=== Problem details ===
Write out again only the lines between the one containing "00:00-01:00: median 12.4, box" and the one containing "04:00-05:00: median 10.5", inclusive, swapping "whiskers" for "whisker range" and leaving everything else unchanged.

=== Material supplied ===
=== Section Start ===

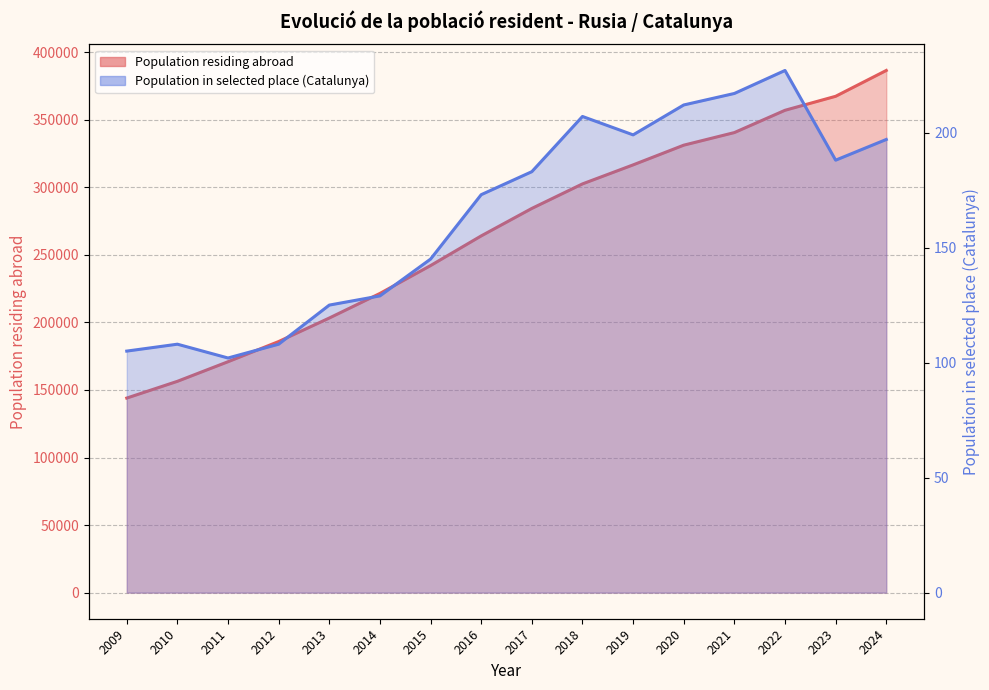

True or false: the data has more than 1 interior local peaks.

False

=== Section End ===
=== Section Start ===

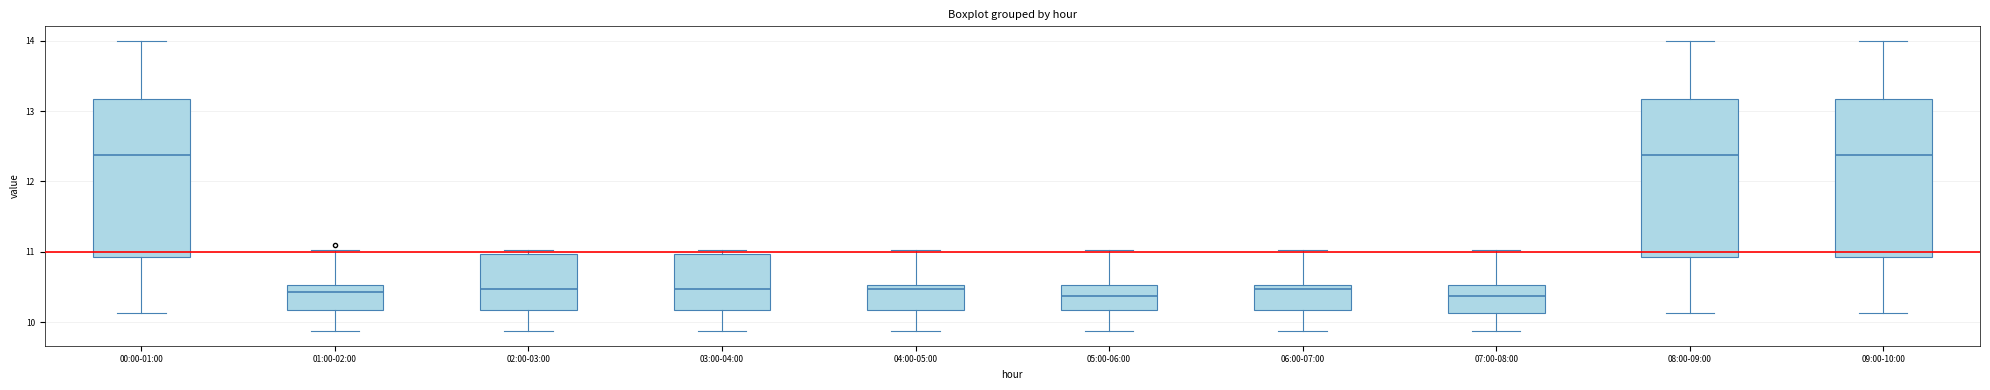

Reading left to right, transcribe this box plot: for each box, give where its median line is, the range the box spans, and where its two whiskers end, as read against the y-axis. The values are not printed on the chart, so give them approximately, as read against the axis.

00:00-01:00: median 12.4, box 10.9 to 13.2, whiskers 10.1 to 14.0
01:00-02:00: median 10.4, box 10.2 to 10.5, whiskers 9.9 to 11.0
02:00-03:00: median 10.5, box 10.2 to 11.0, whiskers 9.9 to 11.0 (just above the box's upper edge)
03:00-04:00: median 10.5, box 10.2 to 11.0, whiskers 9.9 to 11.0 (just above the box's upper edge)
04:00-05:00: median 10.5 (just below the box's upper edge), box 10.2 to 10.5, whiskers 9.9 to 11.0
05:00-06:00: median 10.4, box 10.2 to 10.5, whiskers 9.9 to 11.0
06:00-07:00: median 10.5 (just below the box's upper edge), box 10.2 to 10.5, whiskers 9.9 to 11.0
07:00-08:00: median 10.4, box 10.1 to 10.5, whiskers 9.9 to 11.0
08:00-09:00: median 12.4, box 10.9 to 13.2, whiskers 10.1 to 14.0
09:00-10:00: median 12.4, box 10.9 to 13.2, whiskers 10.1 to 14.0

=== Section End ===

=== Completed task ===
00:00-01:00: median 12.4, box 10.9 to 13.2, whisker range 10.1 to 14.0
01:00-02:00: median 10.4, box 10.2 to 10.5, whisker range 9.9 to 11.0
02:00-03:00: median 10.5, box 10.2 to 11.0, whisker range 9.9 to 11.0 (just above the box's upper edge)
03:00-04:00: median 10.5, box 10.2 to 11.0, whisker range 9.9 to 11.0 (just above the box's upper edge)
04:00-05:00: median 10.5 (just below the box's upper edge), box 10.2 to 10.5, whisker range 9.9 to 11.0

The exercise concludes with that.